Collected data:
___

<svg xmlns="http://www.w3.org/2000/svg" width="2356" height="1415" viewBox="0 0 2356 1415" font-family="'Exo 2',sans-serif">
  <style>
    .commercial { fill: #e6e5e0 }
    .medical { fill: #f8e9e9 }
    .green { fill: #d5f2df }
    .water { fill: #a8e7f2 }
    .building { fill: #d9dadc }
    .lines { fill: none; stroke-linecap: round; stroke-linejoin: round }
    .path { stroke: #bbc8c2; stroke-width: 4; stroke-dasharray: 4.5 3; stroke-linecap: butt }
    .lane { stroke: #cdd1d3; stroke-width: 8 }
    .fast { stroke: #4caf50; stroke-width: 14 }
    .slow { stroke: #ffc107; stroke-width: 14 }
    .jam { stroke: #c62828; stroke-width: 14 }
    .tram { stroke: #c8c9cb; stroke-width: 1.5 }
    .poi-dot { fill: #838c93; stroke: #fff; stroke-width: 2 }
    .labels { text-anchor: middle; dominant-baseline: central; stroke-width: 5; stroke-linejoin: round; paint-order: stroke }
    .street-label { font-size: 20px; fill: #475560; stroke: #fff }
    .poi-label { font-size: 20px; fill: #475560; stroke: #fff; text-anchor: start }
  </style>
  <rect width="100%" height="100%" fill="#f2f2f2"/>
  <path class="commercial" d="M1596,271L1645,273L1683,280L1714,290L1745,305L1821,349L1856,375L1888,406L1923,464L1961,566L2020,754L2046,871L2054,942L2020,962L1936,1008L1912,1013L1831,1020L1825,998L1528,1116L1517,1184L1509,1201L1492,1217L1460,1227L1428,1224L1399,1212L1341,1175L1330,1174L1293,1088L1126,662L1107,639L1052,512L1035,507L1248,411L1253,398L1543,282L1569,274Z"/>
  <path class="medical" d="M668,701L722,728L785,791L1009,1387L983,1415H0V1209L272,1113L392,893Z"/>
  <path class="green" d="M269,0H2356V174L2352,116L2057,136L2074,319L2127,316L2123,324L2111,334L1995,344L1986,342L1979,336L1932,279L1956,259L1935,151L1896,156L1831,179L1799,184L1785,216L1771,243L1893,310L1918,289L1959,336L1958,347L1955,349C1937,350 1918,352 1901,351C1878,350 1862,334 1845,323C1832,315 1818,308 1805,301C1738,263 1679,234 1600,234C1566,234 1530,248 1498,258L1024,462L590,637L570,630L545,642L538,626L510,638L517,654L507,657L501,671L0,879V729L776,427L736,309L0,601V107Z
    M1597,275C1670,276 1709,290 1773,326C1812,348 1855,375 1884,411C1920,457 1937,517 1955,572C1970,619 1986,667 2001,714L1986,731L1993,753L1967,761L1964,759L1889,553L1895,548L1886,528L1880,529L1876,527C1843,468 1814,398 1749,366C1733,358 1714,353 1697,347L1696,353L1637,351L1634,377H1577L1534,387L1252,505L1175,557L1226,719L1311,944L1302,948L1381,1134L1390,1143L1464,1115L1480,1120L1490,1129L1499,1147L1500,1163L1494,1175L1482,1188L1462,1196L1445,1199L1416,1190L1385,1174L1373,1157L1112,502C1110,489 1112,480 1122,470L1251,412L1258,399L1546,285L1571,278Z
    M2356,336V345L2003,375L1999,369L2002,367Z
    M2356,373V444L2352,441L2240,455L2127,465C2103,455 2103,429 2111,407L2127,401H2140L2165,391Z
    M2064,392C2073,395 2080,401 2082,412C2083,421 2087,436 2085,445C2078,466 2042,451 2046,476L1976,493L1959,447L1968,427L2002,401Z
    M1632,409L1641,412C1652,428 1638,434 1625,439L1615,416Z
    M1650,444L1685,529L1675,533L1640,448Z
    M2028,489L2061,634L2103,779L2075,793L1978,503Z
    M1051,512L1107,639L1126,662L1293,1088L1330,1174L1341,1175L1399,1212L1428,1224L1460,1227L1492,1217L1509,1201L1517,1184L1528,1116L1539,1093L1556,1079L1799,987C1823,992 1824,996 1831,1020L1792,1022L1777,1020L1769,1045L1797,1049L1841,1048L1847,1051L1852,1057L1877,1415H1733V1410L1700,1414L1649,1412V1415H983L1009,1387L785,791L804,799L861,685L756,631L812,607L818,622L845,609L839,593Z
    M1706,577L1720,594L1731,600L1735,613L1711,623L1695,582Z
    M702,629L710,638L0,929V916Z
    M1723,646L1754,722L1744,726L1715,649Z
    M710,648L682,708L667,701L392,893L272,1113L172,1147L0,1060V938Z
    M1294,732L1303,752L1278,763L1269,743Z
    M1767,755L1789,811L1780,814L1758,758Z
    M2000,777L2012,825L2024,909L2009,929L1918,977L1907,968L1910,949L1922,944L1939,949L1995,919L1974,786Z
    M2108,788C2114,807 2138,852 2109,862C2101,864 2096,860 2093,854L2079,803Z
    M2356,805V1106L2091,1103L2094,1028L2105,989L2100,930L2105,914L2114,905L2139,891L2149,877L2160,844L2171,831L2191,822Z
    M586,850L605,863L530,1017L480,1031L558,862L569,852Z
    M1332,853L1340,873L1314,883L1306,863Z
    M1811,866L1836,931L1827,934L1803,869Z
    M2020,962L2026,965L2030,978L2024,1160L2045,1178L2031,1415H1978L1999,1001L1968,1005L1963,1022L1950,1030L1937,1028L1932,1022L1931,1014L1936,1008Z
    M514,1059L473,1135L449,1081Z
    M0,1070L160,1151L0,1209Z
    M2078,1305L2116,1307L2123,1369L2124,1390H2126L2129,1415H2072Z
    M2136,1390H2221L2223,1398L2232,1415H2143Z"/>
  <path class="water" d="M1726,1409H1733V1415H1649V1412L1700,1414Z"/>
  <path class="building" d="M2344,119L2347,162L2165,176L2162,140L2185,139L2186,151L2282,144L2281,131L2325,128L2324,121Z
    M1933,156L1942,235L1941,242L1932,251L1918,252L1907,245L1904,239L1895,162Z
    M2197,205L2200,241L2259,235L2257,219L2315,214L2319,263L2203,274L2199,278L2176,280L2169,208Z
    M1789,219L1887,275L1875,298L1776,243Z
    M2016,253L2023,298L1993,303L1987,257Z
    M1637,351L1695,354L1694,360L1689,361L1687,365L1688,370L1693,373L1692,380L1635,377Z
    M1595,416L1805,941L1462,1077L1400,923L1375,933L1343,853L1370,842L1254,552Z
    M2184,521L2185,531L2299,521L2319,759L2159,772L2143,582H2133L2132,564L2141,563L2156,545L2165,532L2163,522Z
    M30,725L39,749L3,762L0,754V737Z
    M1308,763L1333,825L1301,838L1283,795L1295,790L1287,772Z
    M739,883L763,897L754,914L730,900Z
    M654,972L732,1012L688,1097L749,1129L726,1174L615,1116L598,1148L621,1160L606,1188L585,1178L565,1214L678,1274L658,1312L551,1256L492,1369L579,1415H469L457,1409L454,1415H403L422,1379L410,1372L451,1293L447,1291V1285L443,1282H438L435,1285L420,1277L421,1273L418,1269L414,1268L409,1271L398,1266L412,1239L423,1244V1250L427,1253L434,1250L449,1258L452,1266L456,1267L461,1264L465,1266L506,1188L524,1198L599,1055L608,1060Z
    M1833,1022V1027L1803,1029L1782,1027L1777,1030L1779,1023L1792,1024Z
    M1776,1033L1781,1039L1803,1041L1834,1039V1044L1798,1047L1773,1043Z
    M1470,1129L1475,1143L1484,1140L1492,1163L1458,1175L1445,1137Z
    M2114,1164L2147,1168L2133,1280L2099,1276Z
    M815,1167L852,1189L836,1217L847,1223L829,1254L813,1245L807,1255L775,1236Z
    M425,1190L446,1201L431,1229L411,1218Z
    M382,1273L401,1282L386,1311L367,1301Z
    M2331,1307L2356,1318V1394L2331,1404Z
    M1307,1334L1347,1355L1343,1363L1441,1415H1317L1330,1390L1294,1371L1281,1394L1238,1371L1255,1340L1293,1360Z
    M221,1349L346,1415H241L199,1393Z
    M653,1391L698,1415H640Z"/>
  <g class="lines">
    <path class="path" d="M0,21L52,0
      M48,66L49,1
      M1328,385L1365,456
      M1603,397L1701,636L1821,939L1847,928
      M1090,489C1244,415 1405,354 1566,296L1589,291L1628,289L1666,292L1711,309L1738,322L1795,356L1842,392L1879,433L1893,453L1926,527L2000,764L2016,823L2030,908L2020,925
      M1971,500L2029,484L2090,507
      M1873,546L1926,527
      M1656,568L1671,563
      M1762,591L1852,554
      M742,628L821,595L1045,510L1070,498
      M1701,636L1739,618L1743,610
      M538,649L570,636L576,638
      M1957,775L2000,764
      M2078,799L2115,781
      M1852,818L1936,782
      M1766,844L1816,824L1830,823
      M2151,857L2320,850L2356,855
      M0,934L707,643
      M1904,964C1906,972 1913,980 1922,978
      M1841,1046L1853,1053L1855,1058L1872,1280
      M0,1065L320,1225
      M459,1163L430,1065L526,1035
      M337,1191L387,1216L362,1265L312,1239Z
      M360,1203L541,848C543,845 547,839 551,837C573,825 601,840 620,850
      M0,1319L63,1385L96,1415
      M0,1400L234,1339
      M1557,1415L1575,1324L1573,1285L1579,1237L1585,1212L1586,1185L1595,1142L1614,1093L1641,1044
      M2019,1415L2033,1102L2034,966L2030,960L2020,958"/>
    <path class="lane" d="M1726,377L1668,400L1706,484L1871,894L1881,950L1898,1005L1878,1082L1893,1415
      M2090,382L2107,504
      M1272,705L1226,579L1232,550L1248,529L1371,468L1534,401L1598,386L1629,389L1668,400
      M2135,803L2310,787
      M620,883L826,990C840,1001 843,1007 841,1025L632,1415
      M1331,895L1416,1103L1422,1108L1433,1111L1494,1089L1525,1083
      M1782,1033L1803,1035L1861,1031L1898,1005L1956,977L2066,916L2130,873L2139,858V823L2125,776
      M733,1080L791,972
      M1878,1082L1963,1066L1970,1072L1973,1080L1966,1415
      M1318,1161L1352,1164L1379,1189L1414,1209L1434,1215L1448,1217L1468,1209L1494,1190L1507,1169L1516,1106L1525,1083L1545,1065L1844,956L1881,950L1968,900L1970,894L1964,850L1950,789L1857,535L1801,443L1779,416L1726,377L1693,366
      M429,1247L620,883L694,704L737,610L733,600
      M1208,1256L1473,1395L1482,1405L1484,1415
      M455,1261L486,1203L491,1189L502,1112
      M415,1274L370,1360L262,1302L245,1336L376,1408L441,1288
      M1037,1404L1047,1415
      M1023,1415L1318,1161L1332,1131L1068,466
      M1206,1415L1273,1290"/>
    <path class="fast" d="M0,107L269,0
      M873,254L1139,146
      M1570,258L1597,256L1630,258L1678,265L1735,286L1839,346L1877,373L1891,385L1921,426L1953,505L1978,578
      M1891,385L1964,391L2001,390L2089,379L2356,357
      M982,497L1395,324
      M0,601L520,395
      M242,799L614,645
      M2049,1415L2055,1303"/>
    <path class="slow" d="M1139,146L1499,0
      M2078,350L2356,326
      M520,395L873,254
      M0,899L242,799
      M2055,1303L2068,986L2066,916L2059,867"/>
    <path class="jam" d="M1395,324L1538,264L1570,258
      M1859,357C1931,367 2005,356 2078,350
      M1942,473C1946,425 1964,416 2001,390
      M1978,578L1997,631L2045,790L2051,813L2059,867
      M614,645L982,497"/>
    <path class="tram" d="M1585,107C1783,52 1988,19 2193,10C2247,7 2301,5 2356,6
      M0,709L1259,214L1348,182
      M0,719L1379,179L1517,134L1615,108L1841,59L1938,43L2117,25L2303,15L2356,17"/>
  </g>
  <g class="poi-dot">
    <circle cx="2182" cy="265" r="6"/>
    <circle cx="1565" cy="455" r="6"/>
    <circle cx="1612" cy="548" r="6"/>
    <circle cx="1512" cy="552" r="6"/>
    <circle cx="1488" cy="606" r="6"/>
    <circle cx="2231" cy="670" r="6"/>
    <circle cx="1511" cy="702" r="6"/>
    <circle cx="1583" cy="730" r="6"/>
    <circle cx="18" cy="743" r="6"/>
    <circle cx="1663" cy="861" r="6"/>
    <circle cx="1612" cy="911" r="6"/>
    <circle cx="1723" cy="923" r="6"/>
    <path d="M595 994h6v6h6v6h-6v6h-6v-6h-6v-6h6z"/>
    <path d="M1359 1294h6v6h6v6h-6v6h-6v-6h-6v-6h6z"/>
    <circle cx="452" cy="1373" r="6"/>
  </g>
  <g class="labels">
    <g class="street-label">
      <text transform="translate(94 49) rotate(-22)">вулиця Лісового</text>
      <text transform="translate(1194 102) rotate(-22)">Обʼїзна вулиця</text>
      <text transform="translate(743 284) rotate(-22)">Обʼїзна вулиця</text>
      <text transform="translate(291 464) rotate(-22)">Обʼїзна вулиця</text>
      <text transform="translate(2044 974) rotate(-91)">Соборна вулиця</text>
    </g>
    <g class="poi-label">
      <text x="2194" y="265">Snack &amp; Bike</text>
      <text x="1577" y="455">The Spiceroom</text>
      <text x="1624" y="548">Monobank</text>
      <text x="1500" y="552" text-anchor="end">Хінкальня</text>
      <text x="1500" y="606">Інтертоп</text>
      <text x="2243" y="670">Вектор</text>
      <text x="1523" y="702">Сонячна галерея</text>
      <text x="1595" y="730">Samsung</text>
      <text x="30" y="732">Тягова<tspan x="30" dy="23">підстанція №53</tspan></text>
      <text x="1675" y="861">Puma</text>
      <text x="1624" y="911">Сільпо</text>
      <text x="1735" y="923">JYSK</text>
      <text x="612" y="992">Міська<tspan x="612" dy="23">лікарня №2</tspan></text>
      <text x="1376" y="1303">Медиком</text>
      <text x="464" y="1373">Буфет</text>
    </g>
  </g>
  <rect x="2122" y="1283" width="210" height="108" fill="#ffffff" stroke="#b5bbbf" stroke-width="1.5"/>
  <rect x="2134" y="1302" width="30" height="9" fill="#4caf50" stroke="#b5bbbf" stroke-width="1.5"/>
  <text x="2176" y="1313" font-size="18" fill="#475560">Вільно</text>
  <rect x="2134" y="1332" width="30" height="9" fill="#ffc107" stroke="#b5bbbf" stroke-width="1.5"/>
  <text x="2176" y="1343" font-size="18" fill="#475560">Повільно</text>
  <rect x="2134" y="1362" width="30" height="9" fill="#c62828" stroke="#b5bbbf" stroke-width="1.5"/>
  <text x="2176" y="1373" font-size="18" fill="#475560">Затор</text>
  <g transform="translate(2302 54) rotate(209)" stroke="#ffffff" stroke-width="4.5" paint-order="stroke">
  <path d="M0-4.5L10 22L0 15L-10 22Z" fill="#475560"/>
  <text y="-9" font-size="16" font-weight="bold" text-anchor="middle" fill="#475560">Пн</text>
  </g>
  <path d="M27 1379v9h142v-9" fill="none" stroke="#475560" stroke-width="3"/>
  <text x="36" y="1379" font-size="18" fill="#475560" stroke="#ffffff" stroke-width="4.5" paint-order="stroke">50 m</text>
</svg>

___

Task description: The answer should be a bare number: the count of lines above in which the word "middle" occurs.

Finished exercise: 2